The Portsmouth legends, greats, heroes and cult figures who came from non-league football
The arrival of a non-league recruit has not impressed all of the Fratton faithful.
Inevitably, there are more misses than hits when gambling on talent from the non-league game, particularly for Pompey.
Jamal Lowe is an obvious exception and needs little introduction after his January 2017 arrival from Hampton & Richmond.
Yet there have been other successes through the years, Pompey performers who have adjusted superbly.
Take Chris Burns, for instance, who arrived from Cheltenham for a Pompey trial in March 1991.
By the end of the week he was a Blues player, while the manager who had signed him – Frank Burrows – had been sacked.
Having been on Bristol City’s books as a youngster, Burns would turn out in non-league for Brockworth, Sharpness and Cheltenham, before getting his Football League break.

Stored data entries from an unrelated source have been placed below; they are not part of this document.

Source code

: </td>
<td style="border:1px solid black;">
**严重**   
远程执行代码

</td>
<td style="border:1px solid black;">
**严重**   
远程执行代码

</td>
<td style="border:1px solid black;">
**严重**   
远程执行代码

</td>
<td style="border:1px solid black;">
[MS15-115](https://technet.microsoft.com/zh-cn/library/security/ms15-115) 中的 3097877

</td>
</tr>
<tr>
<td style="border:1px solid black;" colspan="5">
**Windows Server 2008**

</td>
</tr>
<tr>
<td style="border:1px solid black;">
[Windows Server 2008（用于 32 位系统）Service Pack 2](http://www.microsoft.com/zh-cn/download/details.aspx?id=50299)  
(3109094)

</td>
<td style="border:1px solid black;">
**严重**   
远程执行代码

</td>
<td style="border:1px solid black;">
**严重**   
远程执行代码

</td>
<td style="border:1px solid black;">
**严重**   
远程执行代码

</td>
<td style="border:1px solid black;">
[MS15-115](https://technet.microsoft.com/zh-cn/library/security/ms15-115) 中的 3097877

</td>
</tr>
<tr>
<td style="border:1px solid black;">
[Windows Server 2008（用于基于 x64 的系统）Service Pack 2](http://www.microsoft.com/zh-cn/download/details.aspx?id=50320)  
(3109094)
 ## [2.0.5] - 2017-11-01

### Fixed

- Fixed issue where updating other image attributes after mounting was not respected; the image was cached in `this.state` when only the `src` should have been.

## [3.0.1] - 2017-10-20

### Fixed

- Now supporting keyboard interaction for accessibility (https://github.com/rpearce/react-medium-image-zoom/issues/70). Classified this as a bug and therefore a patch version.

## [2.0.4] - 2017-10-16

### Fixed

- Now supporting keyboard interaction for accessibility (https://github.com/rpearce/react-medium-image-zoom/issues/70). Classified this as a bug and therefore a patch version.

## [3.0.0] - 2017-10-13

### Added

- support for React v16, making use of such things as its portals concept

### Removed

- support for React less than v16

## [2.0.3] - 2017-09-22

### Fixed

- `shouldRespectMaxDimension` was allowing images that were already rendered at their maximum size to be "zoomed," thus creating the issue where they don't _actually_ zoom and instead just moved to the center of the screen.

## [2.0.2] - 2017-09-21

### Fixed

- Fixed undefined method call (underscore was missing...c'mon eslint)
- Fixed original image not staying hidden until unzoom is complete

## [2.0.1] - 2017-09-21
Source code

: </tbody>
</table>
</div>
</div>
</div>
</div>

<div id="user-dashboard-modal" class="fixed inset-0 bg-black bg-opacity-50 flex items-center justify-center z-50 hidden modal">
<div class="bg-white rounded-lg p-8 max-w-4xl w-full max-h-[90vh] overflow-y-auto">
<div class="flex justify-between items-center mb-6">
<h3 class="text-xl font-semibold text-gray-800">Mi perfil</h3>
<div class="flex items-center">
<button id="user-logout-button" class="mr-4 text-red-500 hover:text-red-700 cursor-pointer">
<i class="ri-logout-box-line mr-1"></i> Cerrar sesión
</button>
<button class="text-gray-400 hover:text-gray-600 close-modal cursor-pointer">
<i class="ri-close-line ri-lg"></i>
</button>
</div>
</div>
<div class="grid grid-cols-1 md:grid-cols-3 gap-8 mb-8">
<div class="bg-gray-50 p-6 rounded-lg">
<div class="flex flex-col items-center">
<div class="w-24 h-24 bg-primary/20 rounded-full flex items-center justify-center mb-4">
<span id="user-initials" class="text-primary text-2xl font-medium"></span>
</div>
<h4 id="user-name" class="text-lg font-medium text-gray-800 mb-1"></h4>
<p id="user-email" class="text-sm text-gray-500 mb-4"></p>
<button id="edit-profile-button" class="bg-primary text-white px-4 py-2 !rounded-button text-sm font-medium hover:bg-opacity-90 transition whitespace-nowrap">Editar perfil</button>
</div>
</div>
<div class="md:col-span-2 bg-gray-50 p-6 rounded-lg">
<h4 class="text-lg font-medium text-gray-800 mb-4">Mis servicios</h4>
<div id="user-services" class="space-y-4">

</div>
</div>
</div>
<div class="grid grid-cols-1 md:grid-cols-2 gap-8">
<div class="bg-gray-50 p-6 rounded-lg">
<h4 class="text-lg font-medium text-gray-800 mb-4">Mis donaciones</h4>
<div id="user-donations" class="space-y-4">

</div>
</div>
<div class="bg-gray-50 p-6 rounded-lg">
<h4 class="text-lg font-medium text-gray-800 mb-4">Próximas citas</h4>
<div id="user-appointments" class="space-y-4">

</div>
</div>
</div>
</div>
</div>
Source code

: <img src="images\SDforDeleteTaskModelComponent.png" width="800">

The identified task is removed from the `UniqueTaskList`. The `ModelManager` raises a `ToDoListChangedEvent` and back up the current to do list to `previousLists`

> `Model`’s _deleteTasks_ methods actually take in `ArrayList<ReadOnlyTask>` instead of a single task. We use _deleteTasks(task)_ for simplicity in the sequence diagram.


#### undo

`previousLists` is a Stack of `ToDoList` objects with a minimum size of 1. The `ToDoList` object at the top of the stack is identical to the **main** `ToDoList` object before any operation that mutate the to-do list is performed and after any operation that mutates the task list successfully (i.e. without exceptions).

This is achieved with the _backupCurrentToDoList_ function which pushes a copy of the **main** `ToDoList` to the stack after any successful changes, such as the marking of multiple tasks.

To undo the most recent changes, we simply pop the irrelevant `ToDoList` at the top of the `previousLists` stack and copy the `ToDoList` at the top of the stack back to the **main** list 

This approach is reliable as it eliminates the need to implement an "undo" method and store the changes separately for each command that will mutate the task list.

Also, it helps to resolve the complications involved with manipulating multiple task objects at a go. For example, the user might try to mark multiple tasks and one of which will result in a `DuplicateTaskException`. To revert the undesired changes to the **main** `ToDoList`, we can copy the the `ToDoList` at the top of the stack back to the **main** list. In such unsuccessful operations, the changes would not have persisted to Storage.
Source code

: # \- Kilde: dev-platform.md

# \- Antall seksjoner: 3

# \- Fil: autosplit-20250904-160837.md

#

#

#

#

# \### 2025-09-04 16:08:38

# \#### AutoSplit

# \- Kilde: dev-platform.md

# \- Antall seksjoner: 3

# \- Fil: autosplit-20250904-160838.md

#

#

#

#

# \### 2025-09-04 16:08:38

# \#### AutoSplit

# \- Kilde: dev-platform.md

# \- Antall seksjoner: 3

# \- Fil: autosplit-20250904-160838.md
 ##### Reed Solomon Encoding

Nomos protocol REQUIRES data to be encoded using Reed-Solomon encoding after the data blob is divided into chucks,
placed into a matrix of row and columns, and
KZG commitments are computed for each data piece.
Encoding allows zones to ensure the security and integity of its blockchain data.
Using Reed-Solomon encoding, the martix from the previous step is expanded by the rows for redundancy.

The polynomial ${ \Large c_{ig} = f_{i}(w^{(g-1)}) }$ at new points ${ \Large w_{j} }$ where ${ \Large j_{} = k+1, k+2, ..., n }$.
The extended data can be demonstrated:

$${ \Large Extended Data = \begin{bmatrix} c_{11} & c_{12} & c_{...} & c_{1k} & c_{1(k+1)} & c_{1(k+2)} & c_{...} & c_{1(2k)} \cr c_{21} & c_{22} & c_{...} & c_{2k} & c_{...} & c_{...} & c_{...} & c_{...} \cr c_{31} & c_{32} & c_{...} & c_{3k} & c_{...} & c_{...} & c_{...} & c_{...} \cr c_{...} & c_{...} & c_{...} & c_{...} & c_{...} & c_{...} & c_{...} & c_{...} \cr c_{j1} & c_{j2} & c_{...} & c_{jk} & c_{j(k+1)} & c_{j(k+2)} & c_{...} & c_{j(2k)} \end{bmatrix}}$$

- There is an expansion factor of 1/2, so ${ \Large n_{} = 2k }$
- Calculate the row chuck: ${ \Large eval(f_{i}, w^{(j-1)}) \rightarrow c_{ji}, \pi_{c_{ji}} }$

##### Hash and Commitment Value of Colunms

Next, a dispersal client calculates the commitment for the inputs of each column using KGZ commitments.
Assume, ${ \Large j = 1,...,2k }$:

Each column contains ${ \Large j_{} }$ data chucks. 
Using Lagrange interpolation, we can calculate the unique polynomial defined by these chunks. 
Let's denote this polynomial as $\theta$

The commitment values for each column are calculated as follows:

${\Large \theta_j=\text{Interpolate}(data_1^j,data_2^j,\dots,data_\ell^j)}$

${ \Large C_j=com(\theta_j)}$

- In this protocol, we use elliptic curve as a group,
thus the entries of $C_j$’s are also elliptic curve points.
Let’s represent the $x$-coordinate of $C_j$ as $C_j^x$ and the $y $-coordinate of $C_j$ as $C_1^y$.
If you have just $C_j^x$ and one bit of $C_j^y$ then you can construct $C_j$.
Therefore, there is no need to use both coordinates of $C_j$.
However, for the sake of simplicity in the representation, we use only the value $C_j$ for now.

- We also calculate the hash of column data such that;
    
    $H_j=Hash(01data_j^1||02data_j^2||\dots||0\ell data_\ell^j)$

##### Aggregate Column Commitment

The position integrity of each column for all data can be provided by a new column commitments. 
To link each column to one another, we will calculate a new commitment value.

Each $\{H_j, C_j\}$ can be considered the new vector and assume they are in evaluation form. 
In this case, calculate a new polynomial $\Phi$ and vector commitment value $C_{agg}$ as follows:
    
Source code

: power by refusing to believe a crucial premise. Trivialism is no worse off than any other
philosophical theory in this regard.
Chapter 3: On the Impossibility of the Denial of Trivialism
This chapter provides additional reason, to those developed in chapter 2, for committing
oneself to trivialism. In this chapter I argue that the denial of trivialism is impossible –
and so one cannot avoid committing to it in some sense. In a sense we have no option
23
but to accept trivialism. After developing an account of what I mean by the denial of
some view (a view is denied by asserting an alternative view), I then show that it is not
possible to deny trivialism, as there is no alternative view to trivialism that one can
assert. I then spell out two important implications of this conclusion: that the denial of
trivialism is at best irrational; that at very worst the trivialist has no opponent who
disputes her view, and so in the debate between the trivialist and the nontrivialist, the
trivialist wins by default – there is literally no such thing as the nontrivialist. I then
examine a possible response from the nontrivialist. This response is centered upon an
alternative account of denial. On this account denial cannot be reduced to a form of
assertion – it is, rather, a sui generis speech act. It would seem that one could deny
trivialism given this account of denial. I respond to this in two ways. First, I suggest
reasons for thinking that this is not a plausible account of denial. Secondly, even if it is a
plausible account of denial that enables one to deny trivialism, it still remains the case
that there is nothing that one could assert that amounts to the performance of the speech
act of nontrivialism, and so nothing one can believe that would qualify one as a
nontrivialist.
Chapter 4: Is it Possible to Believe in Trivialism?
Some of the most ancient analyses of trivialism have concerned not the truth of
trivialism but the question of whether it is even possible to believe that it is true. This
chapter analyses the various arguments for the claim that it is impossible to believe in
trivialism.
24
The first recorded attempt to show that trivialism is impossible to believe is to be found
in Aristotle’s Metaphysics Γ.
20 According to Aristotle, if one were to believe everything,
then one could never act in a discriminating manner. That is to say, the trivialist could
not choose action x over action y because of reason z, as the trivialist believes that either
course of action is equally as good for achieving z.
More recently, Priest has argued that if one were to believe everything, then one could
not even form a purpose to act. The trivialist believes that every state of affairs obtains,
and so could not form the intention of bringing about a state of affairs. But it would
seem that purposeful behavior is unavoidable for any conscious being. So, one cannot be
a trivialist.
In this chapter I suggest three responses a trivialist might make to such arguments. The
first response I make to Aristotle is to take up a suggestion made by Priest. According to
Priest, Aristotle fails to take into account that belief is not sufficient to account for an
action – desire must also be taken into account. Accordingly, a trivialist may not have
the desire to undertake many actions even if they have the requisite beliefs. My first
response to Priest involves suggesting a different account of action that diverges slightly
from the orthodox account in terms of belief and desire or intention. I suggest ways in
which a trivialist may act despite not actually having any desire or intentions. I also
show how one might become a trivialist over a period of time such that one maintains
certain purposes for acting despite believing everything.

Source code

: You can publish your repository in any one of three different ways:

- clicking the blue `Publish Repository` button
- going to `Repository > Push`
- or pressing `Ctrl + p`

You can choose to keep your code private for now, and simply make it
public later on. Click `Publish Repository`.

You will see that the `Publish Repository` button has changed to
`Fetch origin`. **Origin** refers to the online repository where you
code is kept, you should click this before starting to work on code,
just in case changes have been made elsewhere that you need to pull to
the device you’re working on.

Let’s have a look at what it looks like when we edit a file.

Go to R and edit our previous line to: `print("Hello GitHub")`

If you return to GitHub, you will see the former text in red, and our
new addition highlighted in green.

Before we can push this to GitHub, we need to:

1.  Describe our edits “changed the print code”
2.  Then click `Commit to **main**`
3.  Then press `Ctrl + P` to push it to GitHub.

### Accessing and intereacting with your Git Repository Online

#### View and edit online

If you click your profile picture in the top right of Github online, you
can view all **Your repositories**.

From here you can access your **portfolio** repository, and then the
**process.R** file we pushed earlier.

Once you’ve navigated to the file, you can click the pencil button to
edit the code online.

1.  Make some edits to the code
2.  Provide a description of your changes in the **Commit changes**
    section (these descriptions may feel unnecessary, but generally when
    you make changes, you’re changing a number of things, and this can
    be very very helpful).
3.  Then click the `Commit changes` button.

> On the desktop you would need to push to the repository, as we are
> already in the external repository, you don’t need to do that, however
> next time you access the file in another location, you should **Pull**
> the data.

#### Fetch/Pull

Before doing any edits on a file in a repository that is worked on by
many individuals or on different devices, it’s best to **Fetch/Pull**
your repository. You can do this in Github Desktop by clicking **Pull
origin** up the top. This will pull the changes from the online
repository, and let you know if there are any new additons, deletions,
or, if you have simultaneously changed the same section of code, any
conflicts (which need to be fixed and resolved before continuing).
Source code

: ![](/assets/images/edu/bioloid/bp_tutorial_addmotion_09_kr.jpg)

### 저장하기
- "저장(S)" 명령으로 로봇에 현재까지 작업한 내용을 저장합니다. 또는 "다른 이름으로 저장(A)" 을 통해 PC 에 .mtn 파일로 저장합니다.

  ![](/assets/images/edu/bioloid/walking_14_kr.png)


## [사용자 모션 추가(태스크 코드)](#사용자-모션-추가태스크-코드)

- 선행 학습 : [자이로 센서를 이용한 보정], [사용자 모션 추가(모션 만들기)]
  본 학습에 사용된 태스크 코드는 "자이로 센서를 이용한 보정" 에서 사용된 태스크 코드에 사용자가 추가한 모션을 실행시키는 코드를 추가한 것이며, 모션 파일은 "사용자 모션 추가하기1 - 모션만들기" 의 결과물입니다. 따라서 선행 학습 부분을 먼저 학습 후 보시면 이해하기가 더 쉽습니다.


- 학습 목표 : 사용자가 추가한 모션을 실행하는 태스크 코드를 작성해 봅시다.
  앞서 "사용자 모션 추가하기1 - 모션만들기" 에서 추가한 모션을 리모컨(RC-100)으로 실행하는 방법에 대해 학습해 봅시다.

The midfielder was aged 23 at the time and went on to make 116 Pompey appearances and score 12 goals.
He also featured for Swansea and Northampton before dropping back into non-league with Gloucester City and playing until his 50s.
In more recent times, Jed Wallace was with Ryman Premier side Lewes when offered a trial, including featuring in a behind-closed-doors match against Swindon.
Pompey signed the 17-year-old in August 2011, handing him a long-term deal, although he would initially be attached to the Academy as a second-year scholar.
Wallace would make 121 appearances and score 30 times for the Blues before sold to Wolves for £750,000 in May 2015.
Following a two-year stay at Molineux, he permanently joined Millwall, where he has so far featured 221 times and netted 37 goals.
Now aged 27, he registered 11 times for the Championship side last season.
Strike pair Guy Whittingham and Lee Bradbury were actually signed by the Blues from the Army and would forge prolific careers.
However, both also turned out in non-league football while serving their country.
Bradbury featured for East Cowes Vics’ first-team as a 15-year-old, before representing Cowes Sports in the Wessex League while in the Army.
Terry Fenwick invited him on Pompey’s pre-season tour to Scotland in the summer of 1995, and, following three goals in four friendlies, he was offered a contract.
Financially, it was on par with his Army wage, and he was granted an honorary discharge to join the Blues, with no fee required.
During Fratton two spells, Bradbury totalled 167 games and 46 goals, while in August 1997 was sold to Manchester City for a club-record £3.5m fee.
As for Whittingham, he was given the number 24623795 after joining the Army as a 17-year-old.
While in the services, he turned out for Yeovil and Waterlooville before arriving for a Fratton Park trial in April 1989 having been spotted by Alan Ball.
Featuring in three reserves games, including scoring on his debut against Charlton, manager John Gregory snapped up the 24-year-old.
However, Whittingham was told compensation of £450 was needed to take him out of the Army, a figure he paid himself before later reimbursed by the Blues.
He left for Aston Villa in August 1993 in a deal valued at £1.2m, with Mark Blake coming in the other direction.
In total, Whittingham struck 115 goals in 225 appearances over two Pompey spells.
Finally, Ernie Butler was the only player to be ever-present in Pompey’s First Division title-winning seasons of 1948-49 and 1949-50.
Not bad for a goalkeeper recruited by Jack Tinn from non-league Bath in May 1938, for a fee of £100.
After serving in the Royal Navy during the Second World War, Butler resumed his Fratton Park career with distinction.
He totalled 240 appearances before retiring with a thumb injury in 1953, ensuring the Blues were his only Football League club.
Now Liam Vincent has made the step up – time will tell whether he can join some of his magnificent non-league predecessors.